Brief: Continue the forum post about FPGA clock speed and long addition chains, picking up right after its final line.

Reading passage:
Multi-core sounds good, perhaps mixing the sizes (say a LOOP_LOG2=3 plus a LOOP_LOG2=4) to fill up the device, however I rather expect throughput to ultimately be thermally bound (the power dissipation will scale with MH/s rather than MHz, at least to a first degree). I plan to see what performance I can get at -20C (freezer temeratures), as this is far more practical with a 10Watt FPGA than a 200W GPU! It would be nice to dynamically set the clock speed too, so the devices can self-calibrate and ramp themselves up to a maximum clock speed. As I said in my earlier post, this is going to be fun. And if I can get the kit to pay for itself, then that's just a bonus Grin

Again, many thanks, hope to stay in touch!

Maths is NOT my strong point either, but i can add up and multiply by 2 (right shift)  'and' 'xor'

e0
e1
ch
maj
sigma0
sigma1

Basically the speed 'weakness' in this algorithm is the long chain additions, the  design can be broken down into TWO main sections.

The Expander & the Compressor, since an addition  (x+y)+(p+z) is basically the same whichever way you do it.
you can calculate BOTH
(x+y)
(p+z)
At the SAME time, since neither independent result depends on the other.

consider:

w_out(511 downto 480) <= s1 + w_in(319 downto 288) + s0 + w_in(31 downto 0);

Whilst it executes within a "single clock cycle"

Available data:
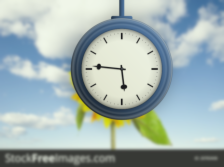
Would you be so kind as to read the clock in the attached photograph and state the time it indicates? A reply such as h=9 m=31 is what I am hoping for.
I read h=5 m=46
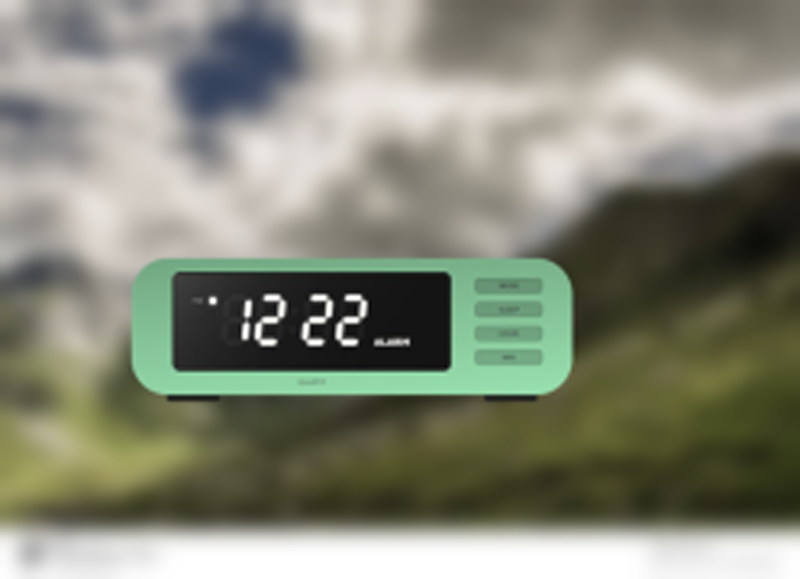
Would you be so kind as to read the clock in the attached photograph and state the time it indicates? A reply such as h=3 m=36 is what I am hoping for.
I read h=12 m=22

Expected answer:
process(clk)
....
.....

The shear length of the additions DICTATES the number of logic levels and therefore the  MINIMUM clock cycle length, due to the physical implementation of the routing.(you cannot go faster than a CLK cycle, all you can do is ensure your logic shortens it)

Also if you are going to stick shit into the freezer.

1. It ain't going to be a profitable way to mine at 7.6MH/s, since the cooling cost outweighs the bitcoin value
2. SEAL the device in a PLASTIC bag with some silica gel, because when you bring the stuff out of the freezer, moisture in the air is going to condense on the design and destroy it. (in a poly bag, it prevents condensation until the design reaches ambient , at which time it can be brought OUT of the bag. The silica gel acts as a buffer to ensure the bag is super low humidity)

3. Its NEVER going to pay for its-self at 7.6MH/S.